「ごめんなさい!ごめんなさい!」
ある日の昼下り、職場でパソコンに向かっていたら子供の悲痛な叫び声が聞こえた。
すわ、児童虐待か?
窓を開けて声のする方向を確認。
左だ。
さらにバルコニーに出て声の主を探してみた。
すると職場の北側にある国の名勝「縮景園」前で子供が泣いているではないか。幼稚園児とお見受けした。
どうやらお母ちゃんに怒られたらしい。
何だ、そう言う事か。
それにしても大きな泣き声だなぁと、少しの間、眺めていると異変に気付いた。
この子、かなりの乱暴者である。
まず手始めに、脱いだ上着(幼稚園の制服と思われる)をブンブン振り回しながら謝りつつ、お母ちゃんにささやかな抵抗を試みているようだ。
お母ちゃんも慣れたもの。
狼藉を働く子供にはほとんど無反応。
無視を決め込むという、定番の作戦に出ていた。
この子、これ位で終わるタマではなかった。
国の名勝「縮景園」は平日でも観光客が多く、泣いている子供はとても目立つ。
それを知ってか知らずか、今度はズボンを脱ぎ始めた。
公道で、だ。
小雨が降っていた日なので、道路に寝転がり駄々っ子をする作戦を回避し、ズボンを脱いでお母ちゃんを困らせるという高等戦術に出た。
パンツは黒だ。

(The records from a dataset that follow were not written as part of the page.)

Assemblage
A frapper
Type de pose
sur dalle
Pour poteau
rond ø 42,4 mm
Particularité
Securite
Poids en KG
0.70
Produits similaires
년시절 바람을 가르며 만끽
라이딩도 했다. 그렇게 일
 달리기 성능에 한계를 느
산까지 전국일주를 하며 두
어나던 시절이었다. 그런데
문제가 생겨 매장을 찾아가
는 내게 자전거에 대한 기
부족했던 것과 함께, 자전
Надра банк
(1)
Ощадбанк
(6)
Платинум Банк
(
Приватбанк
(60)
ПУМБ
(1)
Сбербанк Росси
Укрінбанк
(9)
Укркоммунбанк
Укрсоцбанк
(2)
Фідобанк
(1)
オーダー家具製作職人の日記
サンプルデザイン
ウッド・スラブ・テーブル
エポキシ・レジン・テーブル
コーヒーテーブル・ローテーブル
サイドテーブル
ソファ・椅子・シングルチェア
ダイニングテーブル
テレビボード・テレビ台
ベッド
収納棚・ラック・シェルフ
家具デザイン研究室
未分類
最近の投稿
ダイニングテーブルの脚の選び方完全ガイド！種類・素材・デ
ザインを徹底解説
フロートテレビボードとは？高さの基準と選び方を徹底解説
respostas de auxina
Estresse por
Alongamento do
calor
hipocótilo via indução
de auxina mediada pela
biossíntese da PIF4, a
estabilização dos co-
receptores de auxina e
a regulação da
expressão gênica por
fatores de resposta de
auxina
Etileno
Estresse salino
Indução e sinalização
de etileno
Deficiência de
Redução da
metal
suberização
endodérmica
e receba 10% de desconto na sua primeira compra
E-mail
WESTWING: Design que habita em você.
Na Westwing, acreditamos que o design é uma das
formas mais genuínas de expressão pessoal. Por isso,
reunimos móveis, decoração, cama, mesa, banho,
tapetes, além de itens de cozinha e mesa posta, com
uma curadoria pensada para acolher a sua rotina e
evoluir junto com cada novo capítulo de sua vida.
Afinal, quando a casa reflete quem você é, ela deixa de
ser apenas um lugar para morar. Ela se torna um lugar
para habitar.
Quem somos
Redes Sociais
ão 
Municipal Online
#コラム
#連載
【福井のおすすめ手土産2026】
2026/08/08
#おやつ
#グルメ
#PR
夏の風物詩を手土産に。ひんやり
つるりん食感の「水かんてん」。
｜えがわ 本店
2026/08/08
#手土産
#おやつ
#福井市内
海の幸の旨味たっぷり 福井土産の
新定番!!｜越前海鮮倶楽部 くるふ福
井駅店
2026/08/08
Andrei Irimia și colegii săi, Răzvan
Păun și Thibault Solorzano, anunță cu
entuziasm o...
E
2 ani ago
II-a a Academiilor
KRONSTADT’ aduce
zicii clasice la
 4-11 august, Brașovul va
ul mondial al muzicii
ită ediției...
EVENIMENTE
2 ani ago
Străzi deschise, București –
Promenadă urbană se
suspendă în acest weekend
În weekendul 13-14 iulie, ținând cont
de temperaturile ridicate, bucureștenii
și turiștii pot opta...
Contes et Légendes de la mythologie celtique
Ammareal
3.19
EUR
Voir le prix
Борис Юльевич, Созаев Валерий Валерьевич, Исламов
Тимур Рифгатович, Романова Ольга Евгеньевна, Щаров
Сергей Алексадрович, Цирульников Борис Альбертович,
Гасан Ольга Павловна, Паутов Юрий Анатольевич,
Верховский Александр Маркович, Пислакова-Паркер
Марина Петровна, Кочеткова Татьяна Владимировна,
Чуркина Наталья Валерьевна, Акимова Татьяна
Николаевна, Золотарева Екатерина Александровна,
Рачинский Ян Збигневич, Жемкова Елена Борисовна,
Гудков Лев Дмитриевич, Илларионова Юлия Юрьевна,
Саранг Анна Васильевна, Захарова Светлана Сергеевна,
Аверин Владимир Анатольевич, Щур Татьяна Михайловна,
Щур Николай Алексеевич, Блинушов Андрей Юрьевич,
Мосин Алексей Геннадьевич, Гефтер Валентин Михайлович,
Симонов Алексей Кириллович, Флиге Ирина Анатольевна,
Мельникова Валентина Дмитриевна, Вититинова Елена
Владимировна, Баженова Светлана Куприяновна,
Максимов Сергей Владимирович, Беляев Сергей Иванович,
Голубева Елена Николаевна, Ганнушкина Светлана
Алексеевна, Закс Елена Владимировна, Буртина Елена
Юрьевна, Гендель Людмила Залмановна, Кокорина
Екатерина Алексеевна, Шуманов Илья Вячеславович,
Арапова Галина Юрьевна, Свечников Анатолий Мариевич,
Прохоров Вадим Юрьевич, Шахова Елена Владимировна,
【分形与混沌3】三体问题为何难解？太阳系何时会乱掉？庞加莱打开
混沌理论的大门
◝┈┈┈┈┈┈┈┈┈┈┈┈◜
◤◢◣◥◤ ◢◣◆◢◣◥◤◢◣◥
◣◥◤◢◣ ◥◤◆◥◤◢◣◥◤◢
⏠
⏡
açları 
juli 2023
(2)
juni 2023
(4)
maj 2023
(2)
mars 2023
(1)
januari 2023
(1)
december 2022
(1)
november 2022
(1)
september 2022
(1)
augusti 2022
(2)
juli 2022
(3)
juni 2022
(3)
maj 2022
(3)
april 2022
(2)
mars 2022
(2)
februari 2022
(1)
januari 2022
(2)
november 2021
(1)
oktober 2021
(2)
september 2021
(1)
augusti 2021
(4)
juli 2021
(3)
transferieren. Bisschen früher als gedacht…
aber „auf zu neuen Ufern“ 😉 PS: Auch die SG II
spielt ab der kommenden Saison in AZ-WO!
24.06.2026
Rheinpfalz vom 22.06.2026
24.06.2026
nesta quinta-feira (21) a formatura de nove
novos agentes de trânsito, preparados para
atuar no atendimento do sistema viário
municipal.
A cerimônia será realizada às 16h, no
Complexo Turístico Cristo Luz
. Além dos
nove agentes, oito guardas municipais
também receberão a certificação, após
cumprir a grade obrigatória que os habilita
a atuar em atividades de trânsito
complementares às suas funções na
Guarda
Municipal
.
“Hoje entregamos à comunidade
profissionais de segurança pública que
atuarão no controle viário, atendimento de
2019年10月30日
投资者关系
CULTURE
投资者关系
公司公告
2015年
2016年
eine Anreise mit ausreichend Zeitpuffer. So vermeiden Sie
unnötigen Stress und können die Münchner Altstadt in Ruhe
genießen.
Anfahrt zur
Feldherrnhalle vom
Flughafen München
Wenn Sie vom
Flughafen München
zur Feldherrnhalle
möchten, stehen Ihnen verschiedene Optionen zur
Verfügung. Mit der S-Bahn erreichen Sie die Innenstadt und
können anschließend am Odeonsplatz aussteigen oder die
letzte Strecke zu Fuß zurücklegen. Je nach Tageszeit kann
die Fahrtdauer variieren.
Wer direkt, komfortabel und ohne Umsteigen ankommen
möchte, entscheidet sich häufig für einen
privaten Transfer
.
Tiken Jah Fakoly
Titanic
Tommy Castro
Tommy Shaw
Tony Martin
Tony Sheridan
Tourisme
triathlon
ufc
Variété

白じゃなくて良かった。
亀の甲より年の功とは上手い事行ったもので、この奇襲作戦にもお母ちゃん全く動じず。
傘で顔が見えないので分からないが、子供の、子供なりの高等戦術を、お母ちゃんは、そ知らぬ顔で無視している。
この子、今度はパンツを脱ぎ始めた。
さすがにそれはまずいんじゃないか?
どうやら彼も僕と同意見だったらしい。
半ケツを見せた段階でパンツを上げた。
パンツが白だったらリアルクレヨンしんちゃんだよ、これじゃ。
お母ちゃんは西に向かって歩きたい様子。
歩を進めると、この子、手足を広げてお星様の形になりお母ちゃんの前に仁王立ち。
この頃になると職場では、仕事そっちのけでフィナーレまで見届ける体制に。
あ、電話だ。
僕が少し目を離した瞬間に、脱いだズボンが石垣塀の上に飛んでいくというハプニングが。
どうやらこの子が投げたらしい。
お母ちゃん、ちょっと考えて、縮景園の中に向かった。
管理の人にズボンを取ってもらおうという考えだろう。
この子、先ほど振り回していた上着を腰巻にして、お母ちゃんの後をちょこちょこと着いて行った。
何だか間抜けだけど、かわいい。
お母ちゃんは園内へ、この子は正門前にて待つ。
回収したズボンをこの子が穿き、これでフィナーレかと思いきや、もう一波乱。
今度はズボンを脱ぎ穿きしたり、石畳に座り込んで駄々っ子体制をとったりと必死の抵抗を試みた。
しかし亀の甲より年の功。
お母ちゃんは慌てることなく西方面に立ち去ろうとした。
この子、何を思ったか、近くで見ていた老人会の集団に殴り込みをかけ、おじいちゃんを叩いた!
八つ当たりかよ。
なんという狼藉を。。。
道端に停まっていた車に隠れて、親子間のやり取りが良く見えなかったのだが、結局、お母ちゃんは西方面に歩みを進め、この子、それを半べそかきながら追いかけていき何とか行く手を阻もうと頑張る。
こんな構図を何度か繰り返しながら、この親子は我々の視界から消えていったのだ。
善悪の判断はひとまず横に置いて、この子のお母ちゃんの気を引こうとするパワーとお母ちゃんの徹底した知らん振りに、乾杯 ^_^)/▼☆▼\(^_^) 。